▶ **Text block**:

************

A picture book more than worthy of sharing the shelf with Alan Schroeder and Jerry Pinkney’s Minty (1996) and Carole Boston...

A memorable, lyrical reverse-chronological walk through the life of an American icon.

In free verse, Cline-Ransome narrates the life of Harriet Tubman, starting and ending with a train ride Tubman takes as an old woman. “But before wrinkles formed / and her eyes failed,” Tubman could walk tirelessly under a starlit sky. Cline-Ransome then describes the array of roles Tubman played throughout her life, including suffragist, abolitionist, Union spy, and conductor on the Underground Railroad. By framing the story around a literal train ride, the Ransomes juxtapose the privilege of traveling by rail against Harriet’s earlier modes of travel, when she repeatedly ran for her life. Racism still abounds, however, for she rides in a segregated train. While the text introduces readers to the details of Tubman’s life, Ransome’s use of watercolor—such a striking departure from his oil illustrations in many of his other picture books—reveals Tubman’s humanity, determination, drive, and hope. Ransome’s lavishly detailed and expansive double-page spreads situate young readers in each time and place as the text takes them further into the past.

************

▶ **Direction**:
Copy the stretch of the Harriet Tubman book review from "A picture book" through "an American icon.", substituting "poetic" for "lyrical". The items after this have nothing to do with it.

************

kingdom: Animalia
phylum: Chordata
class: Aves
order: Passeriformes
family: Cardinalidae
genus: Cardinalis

************

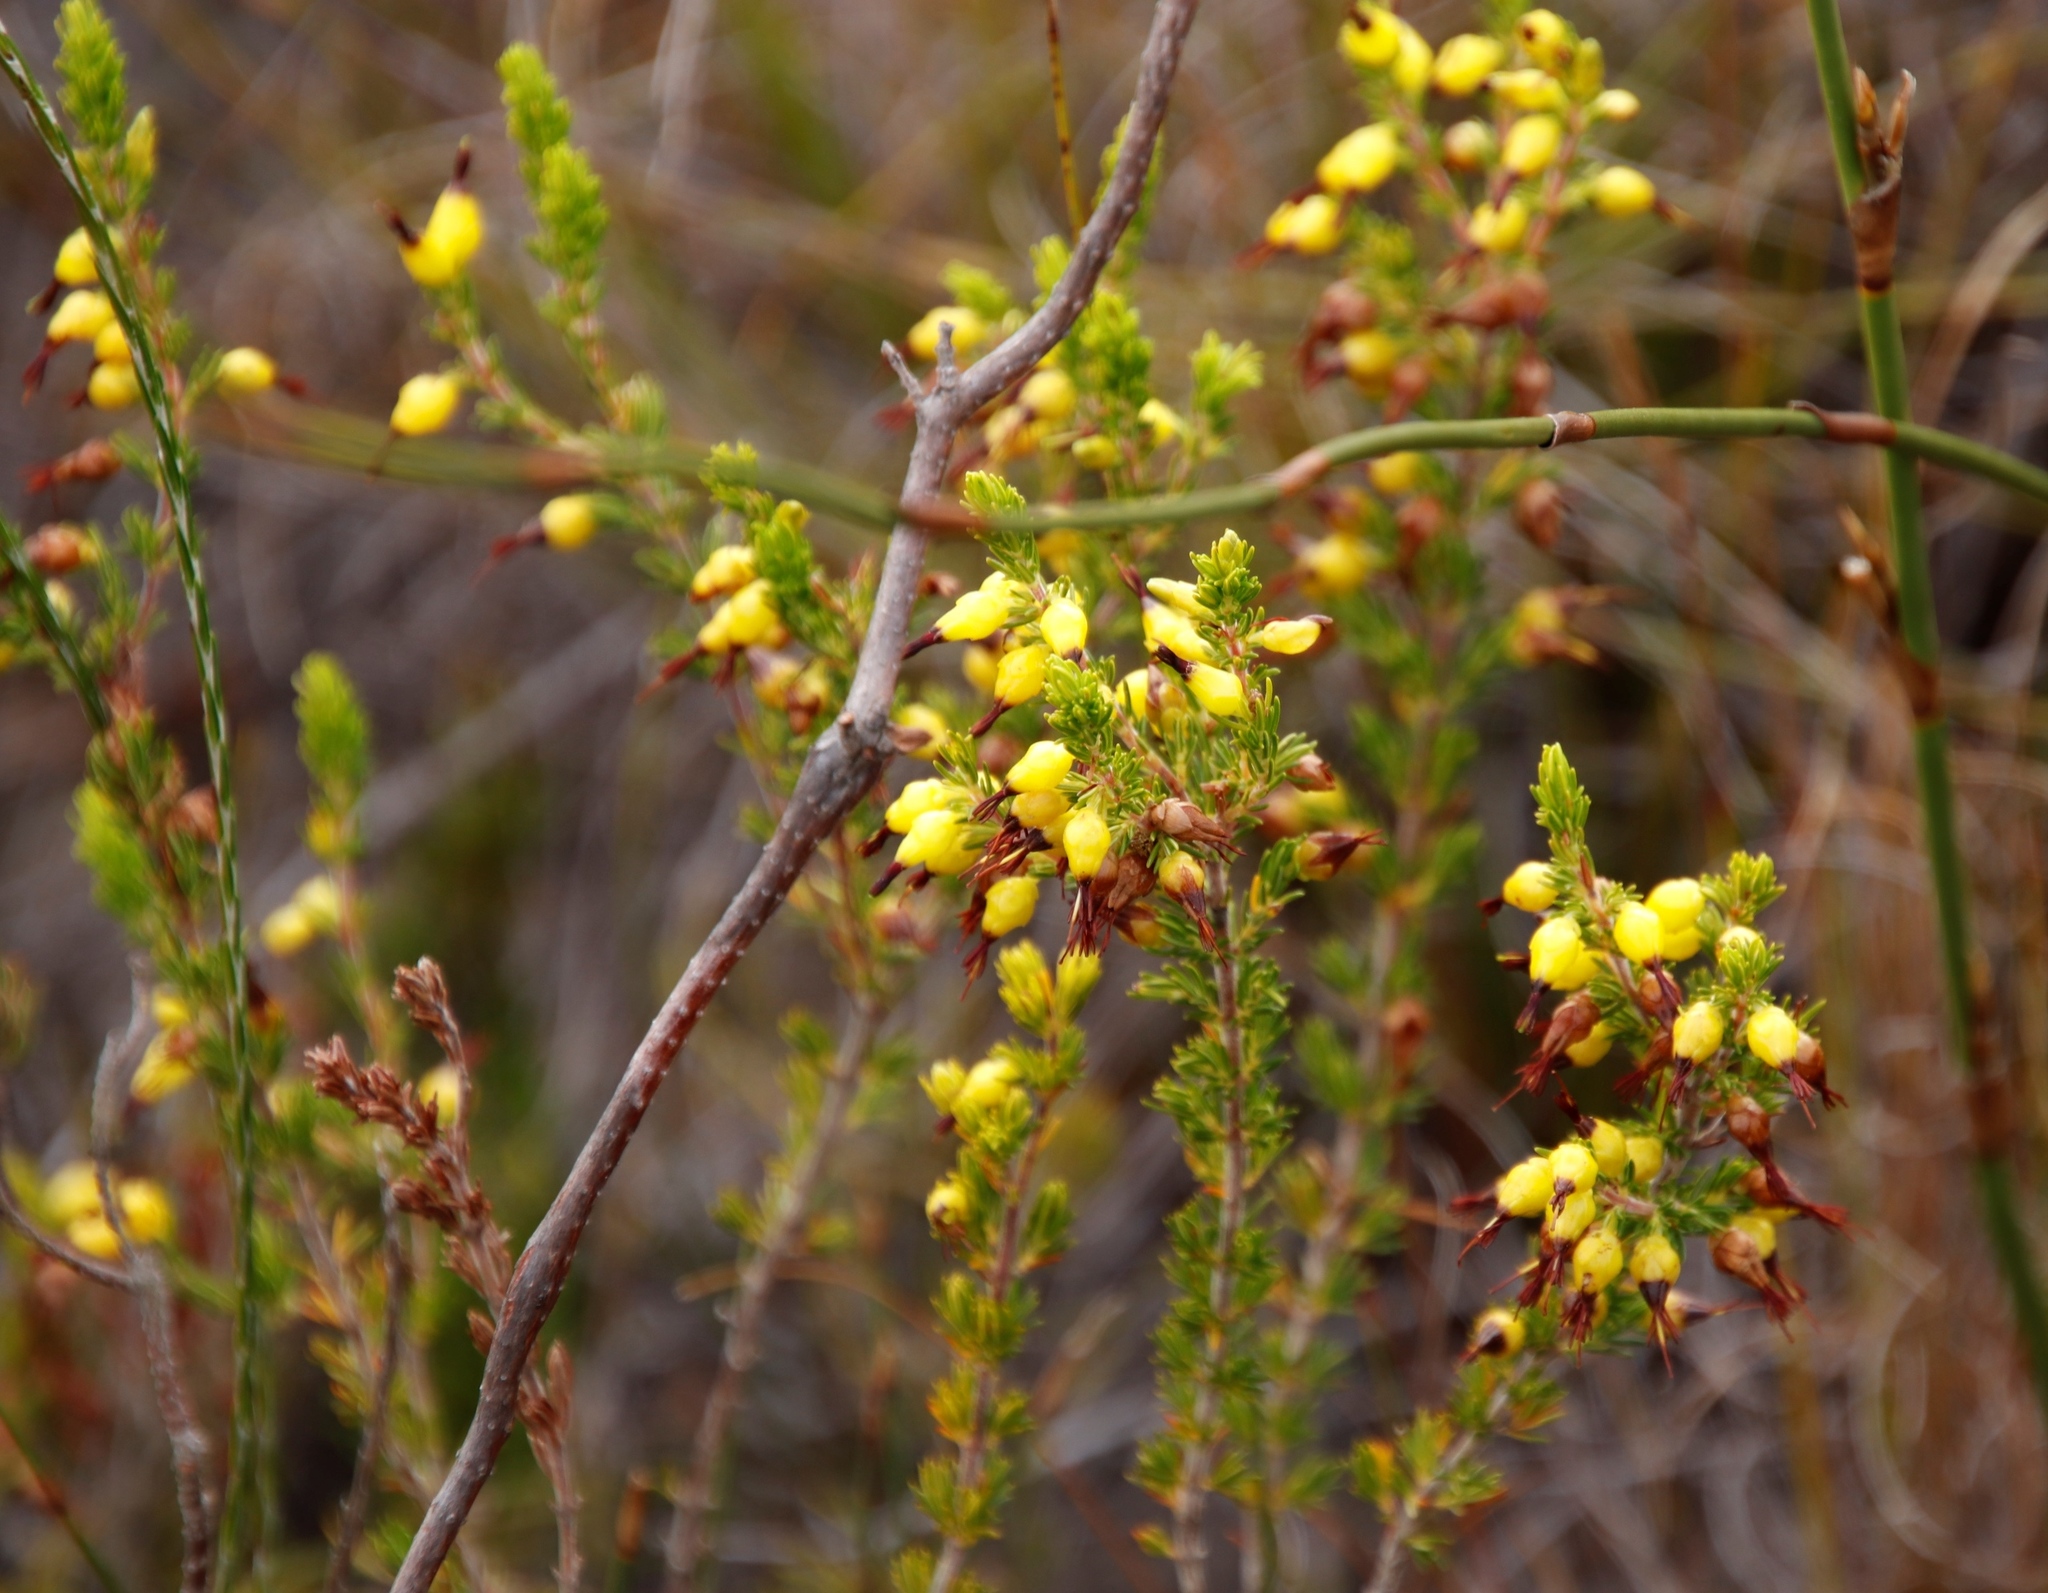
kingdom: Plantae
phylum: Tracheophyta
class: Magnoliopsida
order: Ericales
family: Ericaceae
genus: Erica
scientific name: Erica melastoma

************

▶ **Written reply**:
A picture book more than worthy of sharing the shelf with Alan Schroeder and Jerry Pinkney’s Minty (1996) and Carole Boston...

A memorable, poetic reverse-chronological walk through the life of an American icon.